A minimum 10% of borrower equity /collateral is required up front for this type of financing and where the borrower has added value such enhanced planning the uplift in land value this could represent borrower contribution. The turnaround to get the loan is quick and at Assured we have established relationships with senior lenders who work with us to deliver.
It’s perfect for financing solutions where project timescales are 6-24 months hence more commonly known for being used by property developers, this is usually the case where a developer looks to deploy capital over several sites.
Having worked for a large corporate bank very few clients would use Mezzanine finance as an additional lend, this could have been because they didn’t need the extra funding, or because it was lending they didn’t understand and their bank was not receptive to permitting a second charge behind their senior debt.
Mezzanine finance carry’s a premium over senior to reflect the additional risk, but this finance solution has some great unique benefits such as;
- Interest can be rolled into the loan.

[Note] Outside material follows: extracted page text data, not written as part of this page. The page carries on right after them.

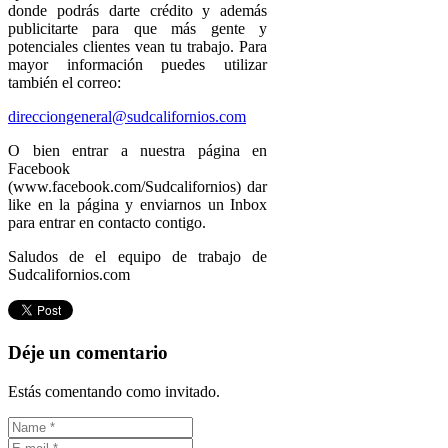
donde podrás darte crédito y además
publicitarte para que más gente y
potenciales clientes vean tu trabajo. Para
mayor información puedes utilizar
también el correo:
direcciongeneral@sudcalifornios.com
O bien entrar a nuestra página en
Facebook
(www.facebook.com/Sudcalifornios) dar
like en la página y enviarnos un Inbox
para entrar en contacto contigo.
Saludos de el equipo de trabajo de
Sudcalifornios.com
Déje un comentario
Estás comentando como invitado.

So, deferring some or all of the interest for a period of time.
- Flexibility with covenants and can make a decision that is seen as riskier than most banks would be willing to take. For example; Banks tend to stay between 50-75% Loan to Cost (LTC)and 55-65% Loan to Gross Development Value (LTGDV) covenants but with Mezzanine funding it is often stretched to 90% LTC and up to 75% LTGDV. This obviously depends on the capability of the borrower, the scheme and the current market.
- The terms are negotiable unlike many other forms of debts. They work on the best deal for all parties.
Mezzanine Finance represents a higher-level risk although it does not mean they will lend to anyone. It means they will rely on the borrower to have the right information and experience to undertake the project presented.